As for Major League Baseball, it has accepted advertising from casinos. Dodger Stadium and Bank One Ballpark have Las Vegas signs.

Could baseball relocate the Expos to Las Vegas? Officials there have plans for a $420 million, retractable-roof stadium behind Bally's and Paris Las Vegas. Major League baseball's relocation committee members have twice visited the tourist destination and America's fastest-growing city, but some baseball insiders are putting odds on Northern Virginia and Washington, D.C., as the front-runners for the franchise.

In Pennsylvania, legislation approved last month allows slots licenses at up to 14 venues in the state -- seven at racetracks, five at stand-alone locations (including one in Pittsburgh and two in Philadelphia) and two smaller casinos at resort hotels. That's a total of 61,000 slot machines.

The Penguins have indicated they will pursue the license for a parlor in Downtown Pittsburgh for up to 5,000 slot machines and then use future revenue as a way to finance a new arena.

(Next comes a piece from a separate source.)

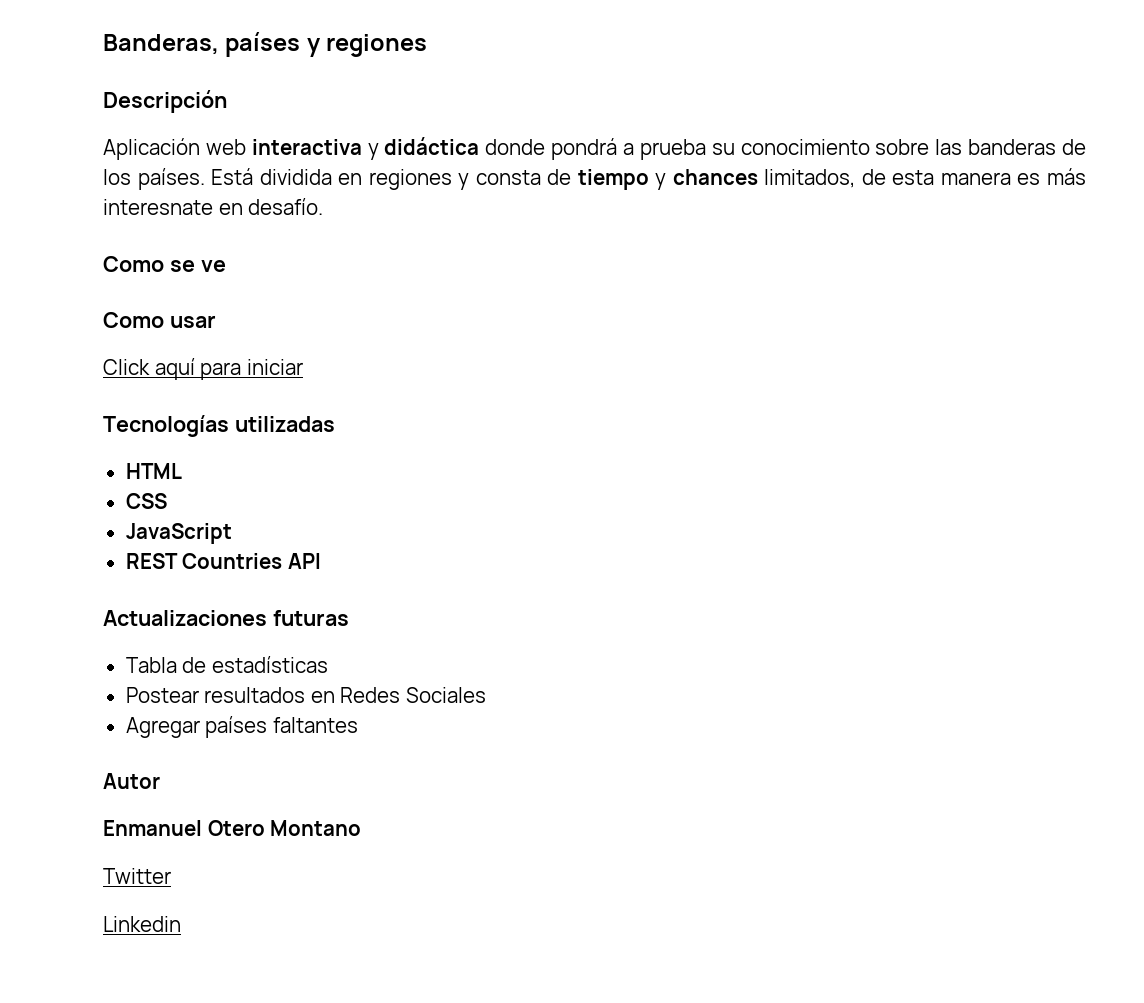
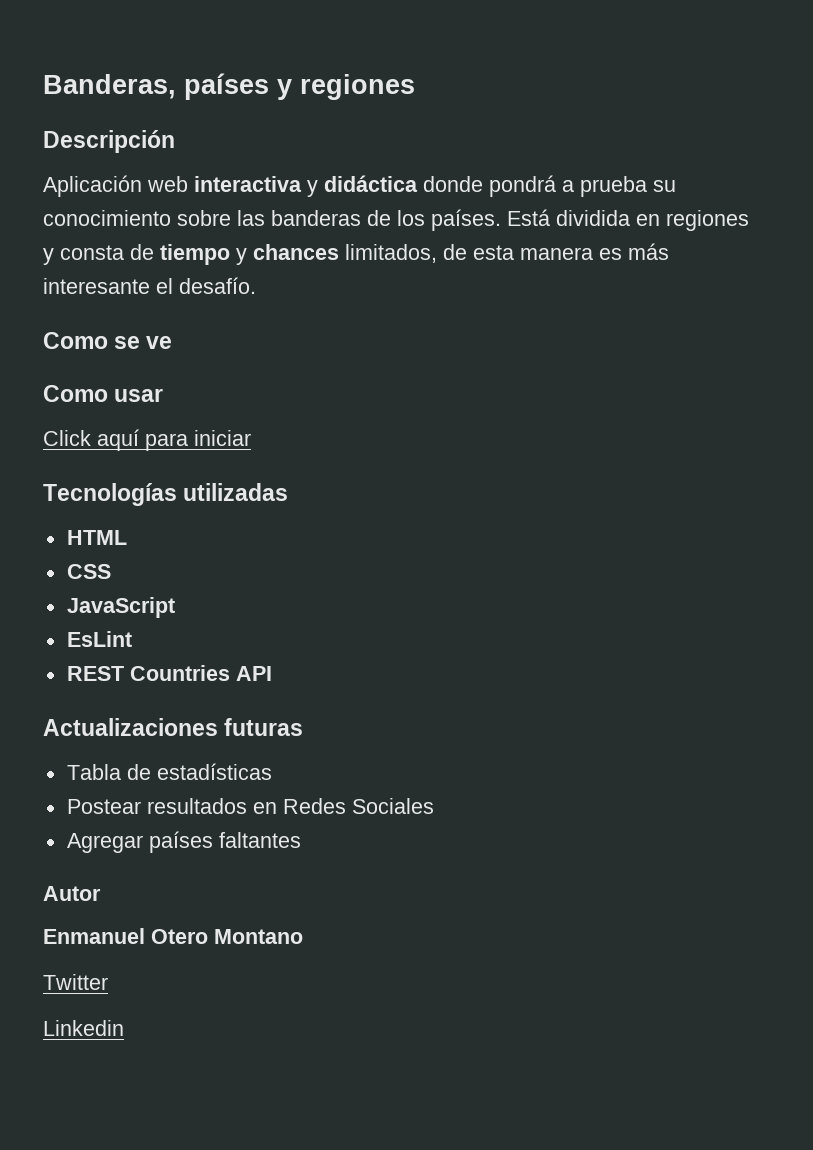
[103,199,243,215] interesnate en -> [43,278,173,294] interesante el
(232, 533) none -> [66,631,132,647] // EsLint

"If they can get that done, obviously that's great," said George Maloof. His basketball-operating brothers, Gavin and Joe -- once wooed as potential Penguins partners by previous owner Howard Baldwin -- are striving to get public funding to help build a new Kings arena in downtown Sacramento. "It's a great revenue boost."

Then the casino owner added, almost sounding envious: "Sixty-thousand slots. That's a lot of machines."